In a statement released on Wednesday, the Executive Director of PowerUp Nigeria, Adetayo Adegbemle, described the nation’s electricity crisis as a major economic threat, blaming repeated grid collapses and deteriorating infrastructure for the country’s unreliable power supply.
Adegbemle argued that Nigeria’s electricity challenges go beyond insufficient power generation, noting that the national grid has suffered at least 222 collapses between 2010 and 2022, with several additional failures recorded in 2024 and 2025.
He said the continued neglect of the transmission network by successive administrations had turned the grid into a weak link in the country’s economic development, rather than treating it as a strategic national asset.
According to him, unreliable electricity has forced many manufacturers to abandon the national grid in favour of generating their own power, significantly increasing production costs.
He revealed that more than 60 per cent of manufacturing companies now rely on captive power generation, spending an estimated ₦45 trillion annually on diesel, petrol and gas-powered electricity. Adegbemle argued that such funds could have been invested in strengthening the national transmission network if the grid had been more reliable.
He warned that the migration of industries from the public electricity network is weakening the financial sustainability of the power sector and reducing the competitiveness of Nigerian businesses.
While acknowledging reforms introduced through the Electricity Act 2023, Adegbemle maintained that they have yet to deliver a stable and dependable national grid.
He also questioned the effectiveness of the proposed Grid Asset Management Company, saying that creating another agency would not address deeper issues affecting the sector, including weak power purchase agreements, inadequate gas supply, and persistent liquidity challenges across the electricity value chain.

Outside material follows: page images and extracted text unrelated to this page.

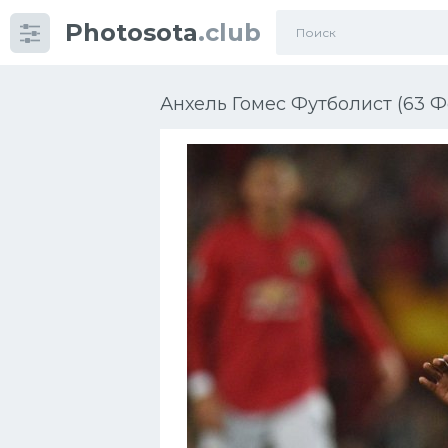
Photosota
.club
Категории
Фото
Анхель Гомес Футболист (63 Ф
Еще картинки...
Футбол
Баскетбол
Хоккей
Велогонки
Конькобежный спорт
Тренажеры
Интерьер квартиры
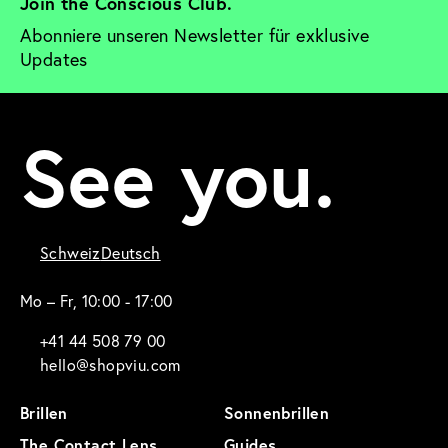
Join the Conscious Club. 
Abonniere unseren Newsletter für exklusive 
Updates
See you.
Schweiz
Deutsch
Mo – Fr, 10:00 - 17:00
+41 44 508 79 00
hello@shopviu.com
Brillen
Sonnenbrillen
The Contact Lens
Guides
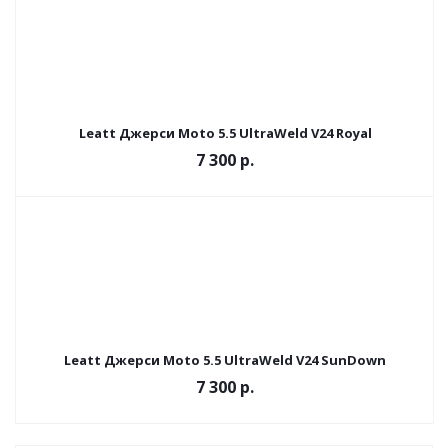
Leatt Джерси Moto 5.5 UltraWeld V24 Royal
7 300 р.
Leatt Джерси Moto 5.5 UltraWeld V24 SunDown
7 300 р.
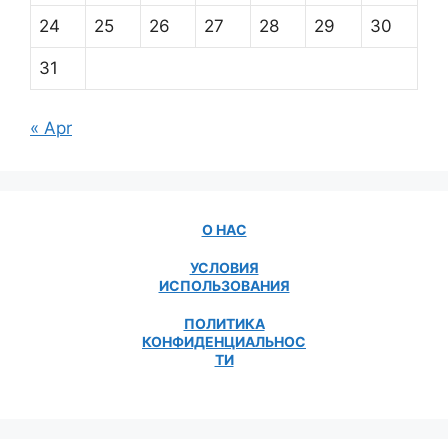
24
25
26
27
28
29
30
31
« Apr
О НАС
УСЛОВИЯ
ИСПОЛЬЗОВАНИЯ
ПОЛИТИКА
КОНФИДЕНЦИАЛЬНОС
ТИ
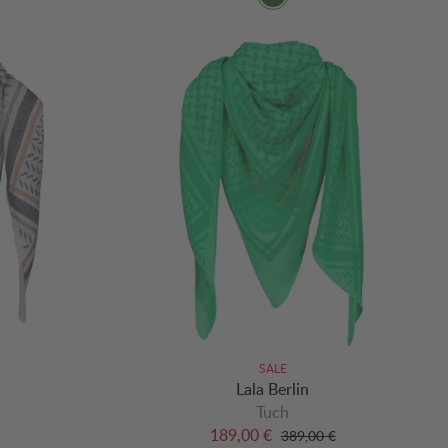
SALE
Lala Berlin
Tuch
189,00 €
389,00 €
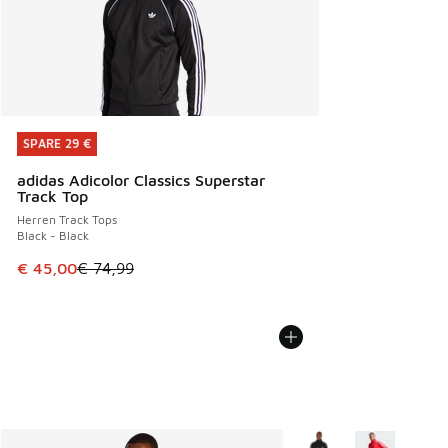
SPARE 29 €
SPARE 29 €
adidas Adicolor Classics Superstar
Track Top
Herren Track Tops
Black - Black
Dieser Artikel ist im Sale. Der Preis ist von € 74,99 auf € 
€ 45,00
€ 74,99
Weitere Farben verfüg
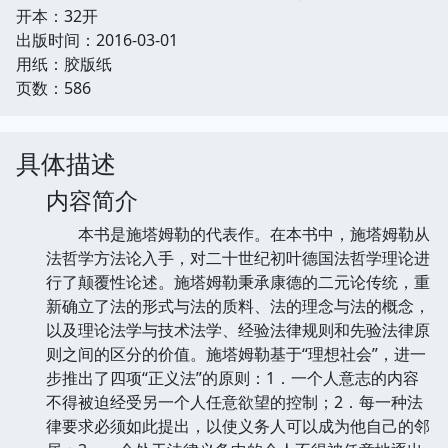
开本：32开
出版时间：2016-03-01
用纸：胶版纸
页数：586
具体描述
内容简介
本书是施塔姆勒的代表作。在本书中，施塔姆勒从
法哲学方法论入手，对二十世纪初叶德国法哲学理论进
行了颠覆性论述。施塔姆勒秉承康德的二元论传统，重
新确立了法的形式与法的质料、法的理念与法的概念，
以及理论法学与技术法学、经验法律规则和先验法律原
则之间的区分的价值。施塔姆勒基于“理想社会”，进一
步推出了四项“正义法”的原则：1．一个人意志的内容
不得被迫经受另一个人任意欲望的控制；2．每一种法
律要求必须如此提出，以使义务人可以成为他自己的邻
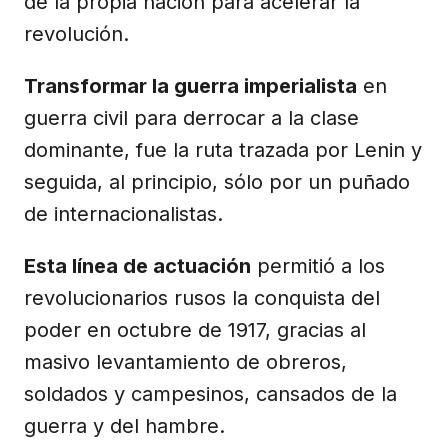
de la propia nación para acelerar la
revolución.
Transformar la guerra imperialista
en
guerra civil para derrocar a la clase
dominante, fue la ruta trazada por Lenin y
seguida, al principio, sólo por un puñado
de internacionalistas.
Esta línea de actuación
permitió a los
revolucionarios rusos la conquista del
poder en octubre de 1917, gracias al
masivo levantamiento de obreros,
soldados y campesinos, cansados de la
guerra y del hambre.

Adegbemle further cautioned against aggressively pursuing renewable energy targets without first modernising the country’s transmission infrastructure.

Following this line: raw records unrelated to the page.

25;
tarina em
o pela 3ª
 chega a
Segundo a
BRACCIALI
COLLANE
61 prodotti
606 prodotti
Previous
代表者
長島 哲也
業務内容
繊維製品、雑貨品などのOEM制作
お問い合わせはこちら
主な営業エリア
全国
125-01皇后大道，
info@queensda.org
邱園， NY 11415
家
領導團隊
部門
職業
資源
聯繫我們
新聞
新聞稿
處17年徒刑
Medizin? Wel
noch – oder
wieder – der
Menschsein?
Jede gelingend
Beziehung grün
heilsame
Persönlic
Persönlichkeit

Drawing comparisons with South Africa and Egypt, he said both countries have demonstrated that reliable electricity supply is achievable through consistent reforms, transparency, and effective governance rather than resource availability alone.
He called on the Federal Government to introduce incentives that would encourage industries to reconnect to the national grid, increase investment in transmission infrastructure, and ensure the operational independence of the Nigerian Independent System Operator.
According to him, attractive tariff structures, guaranteed power offtake arrangements, and improved transmission capacity are essential to restoring confidence in the grid and reducing dependence on self-generated electricity.
Adegbemle concluded that Nigeria’s electricity sector is not lacking in installed capacity or policy reforms but has continued to struggle with poor implementation and weak accountability.
He stressed that the country’s biggest challenge is the political commitment needed to consistently implement reforms capable of delivering reliable electricity to households and businesses.